All you need now is a colorful Tupperware© bowl full of prison-grade blow cut with veterinary anæsthetic, a couple of crack whores still throwing up from the container ship, and ... music, maestro, please!

Nothing gets the party swingin' like some Old School funk. Here at Th' House
Peel-n'-Stick©, yesterday
, we get in the partay mood with Catalyst. Them and a fistful of poppers. What's that you say? You never heard of 'em? Well, poppers are ... what? Oh. Catalyst were Old School before there was even kindergarten. Imagine the fun you'll have poking your so-called friends in their hollow chests and sneering "you tellin' me you never heard of Catalyst? You fuckin' kiddin' me? Heyyyy! C'mon! I'm just bustin' ya balls, man! Relax! Haw haw haw! Wotta sap!"

Humorous apron, yesterday
The Complete Recordings, originally issued as two sets of CDs, collects their first four albums together in a fabulous feast o' funk. These were Miles [Davis - Ed.] and Herbie [Hancock - Ed.] level musicians stretching out over beats funkier than a fun-fur rug. If you dig the Headhunters, you'll flip for these guys. They make The Crusaders sound like, well, The Crusaders. Only a couple of tracks play down to the audience, so your jazzbo cred will be as high as those crack whores passed out on the Peel-n'-Stick©.

EDIT: On re-listening to this, I find it laughably inappropriate for the kind of soirée envisaged above. I apologize if you have already gone to all the trouble and expense of installing an indoor patio.


  1. Da Funk ya say?!? I'll swallow my New Orleans' pride, and our beloved Meters, Wild Magnolias, and Willie Tee and admit I never heard of 'em. But, I'll have some downtime on cellblock 9 today and give this a spin.

  2. Thank you for continuing my musical education, these guys are cool!

  3. They're as cool as a Daiquiri in the bar on the 83rd floor of the Baiyoke Sky Hotel in Bangkok. But Norlins funk they ain't. These guys have an almost chamber approach to the form - you could dance to it, but it's not really dance music.
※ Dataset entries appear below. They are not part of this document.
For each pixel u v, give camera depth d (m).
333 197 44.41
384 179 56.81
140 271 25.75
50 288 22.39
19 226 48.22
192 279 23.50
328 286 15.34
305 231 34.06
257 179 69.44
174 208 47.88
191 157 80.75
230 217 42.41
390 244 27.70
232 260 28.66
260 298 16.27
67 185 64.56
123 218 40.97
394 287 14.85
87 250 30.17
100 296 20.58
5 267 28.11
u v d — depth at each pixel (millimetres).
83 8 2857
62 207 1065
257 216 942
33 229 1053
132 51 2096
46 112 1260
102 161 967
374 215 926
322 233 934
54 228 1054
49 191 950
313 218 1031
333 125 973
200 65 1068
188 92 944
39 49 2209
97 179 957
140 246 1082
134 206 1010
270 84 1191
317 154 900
  4. My dear Farquhar, as usual, you are correct. I could not make a gumbo while listening to this, but it would make a nice accompaniment to foie gras and pheasant. Waltz de Funk?!? Seriously, guys have some nice high end chops.
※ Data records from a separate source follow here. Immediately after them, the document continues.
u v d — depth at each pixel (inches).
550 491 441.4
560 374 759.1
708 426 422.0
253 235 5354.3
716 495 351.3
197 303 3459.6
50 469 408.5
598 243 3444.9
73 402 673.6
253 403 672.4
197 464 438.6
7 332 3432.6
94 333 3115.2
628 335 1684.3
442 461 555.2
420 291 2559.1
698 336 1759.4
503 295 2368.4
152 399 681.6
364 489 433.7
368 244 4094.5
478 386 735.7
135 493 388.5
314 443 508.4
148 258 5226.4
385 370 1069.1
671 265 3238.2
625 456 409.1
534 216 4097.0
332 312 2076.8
  5. Greetings earthling, Foucault INDEED NOT! It was none other than my previous cellmate, who frequently referred to his own journal & publicly cited:
    “Information is not knowledge.
    Knowledge is not wisdom.
    Wisdom is not truth.
    Truth is not beauty.
    Beauty is not love.
    Love is not music.
    Music is THE BEST.”
    Fog! Indeed, thank you very fine.

  6. 3 sticks, first let me apologize for my tone, sorry indeed. second, thanks for sharing music with the world as we know it. ONWARD thru the Fog!

    1. Gee, mumbles ... I'm tone deaf!

      We're all pals here. It's not like the internet, where you're treading on eggshells all the time.

      Your comments always very welcome. Listen to Mel - I dare you.

  7. Thanks, pals, indeed. I'll take that dare, however...I'll have to listen at a later date, it'll take time to prepare. Once the ears are limbered up & ready for whatever might occur during a leap into...The Velvet Fog.